Having absolutely no interest in anything bridal, I’ve surprised myself in loving the beautiful Vera Wang Bridal Spring Collection 2019.
From a review of the Collection, via Vogue Runway, by Janelle Okwodu:
“I wanted to explore translucency and movement, and obviously color, but in a new way,” [Vera Wang] explained, “in order to ignore certain ‘bridal’ dictums, like white, beading, acres of lace, and traditional ball skirts.” Drawing inspiration from the canvases of Dutch master Johannes Vermeer, she delivered romanticism with a touch of edge.
With books, songs, and films (Girl With a Pearl Earring, anyone?) devoted to Vermeer’s mystique, it makes sense that Wang would be influenced by his work, too. She honed in on his use of color and light, from a subtle burst of magenta peeking out from beneath a train to neon grosgrain bows and a crimson corseted gown. Hand-painted by Rebecca Moses, the frottage detailing was a time-consuming process but one Wang considered necessary. “That’s the only way to achieve a luminous, painterly effect—imperfect but nuanced.”

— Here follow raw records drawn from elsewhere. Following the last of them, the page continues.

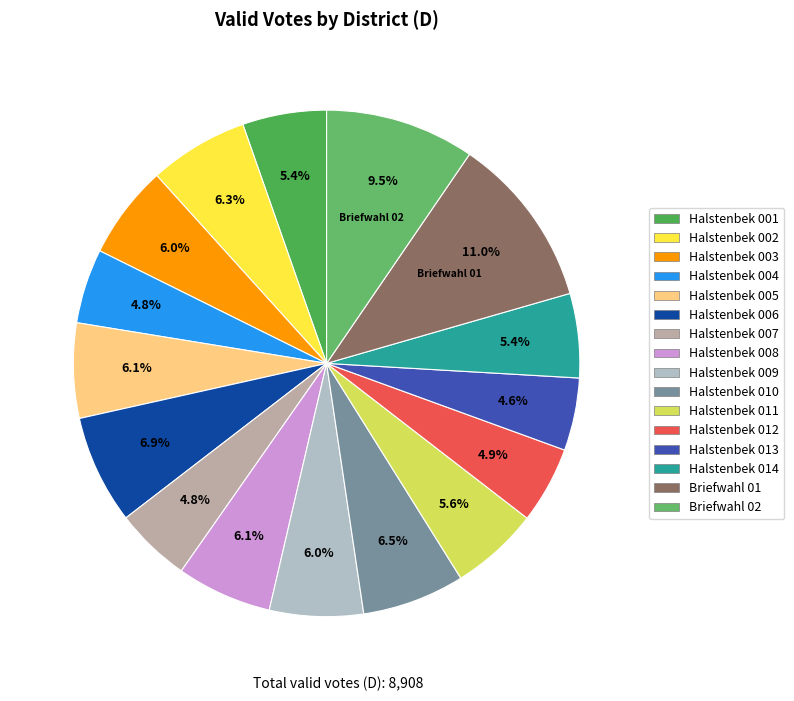

Which category has the biggest portion of the pie?

Briefwahl 01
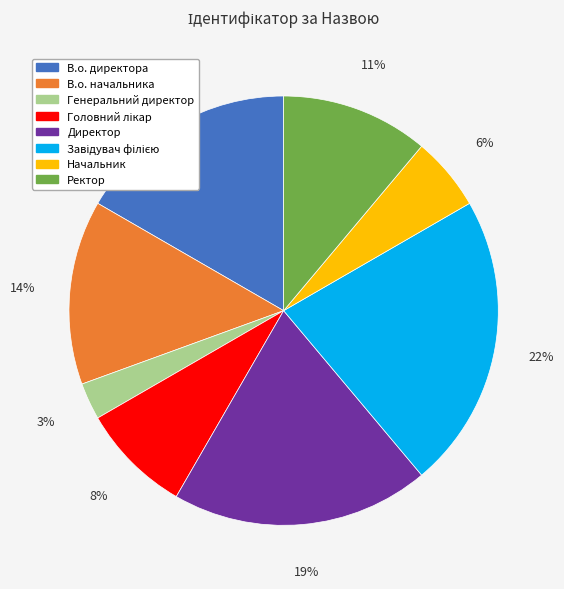

To the nearest percent, what is the combined percentage of Директор and Генеральний директор?

22%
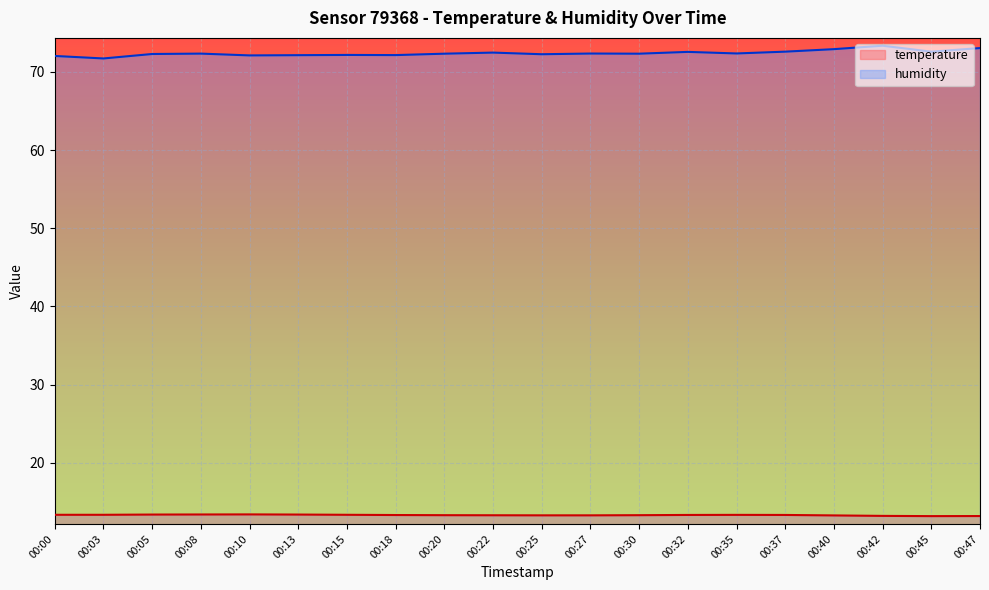

Which series has the largest total across all categories?

humidity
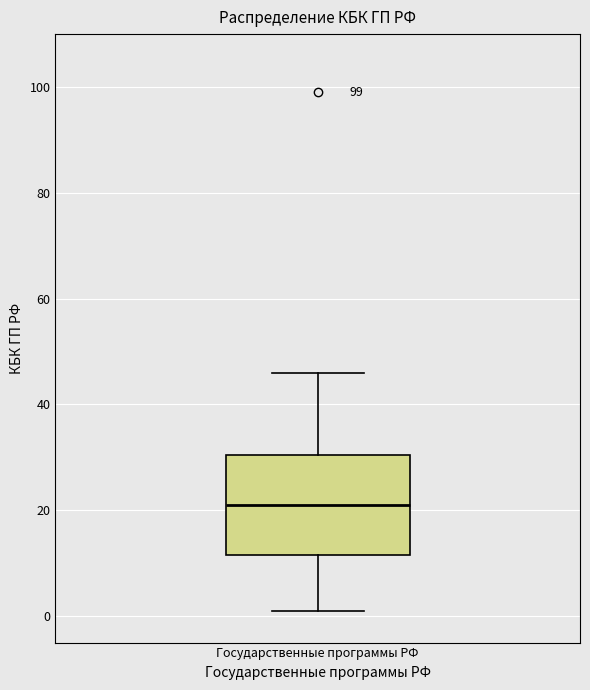

Transcribe this box plot: give where the median line is, the range the box spans, and where the two whiskers end, as read against the y-axis. The values are not printed on the chart, so give them approximately, as read against the axis.

median 22, box 12 to 30, whiskers 2 to 46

Wang broadened her scope with a series of tulle-heavy pieces that nodded to the costumes of the Ballets Russes, and she kept up the momentum by focusing on movement—an idea evident in Inez and Vinoodh’s photographs of the collection. With dance being a key component of most weddings, one has to wonder why more designers don’t consider movement in their designs.
So, there it is – a bridal collection with no white and much artistic loveliness. More an ethereal party dress in my book. Not bridal at all.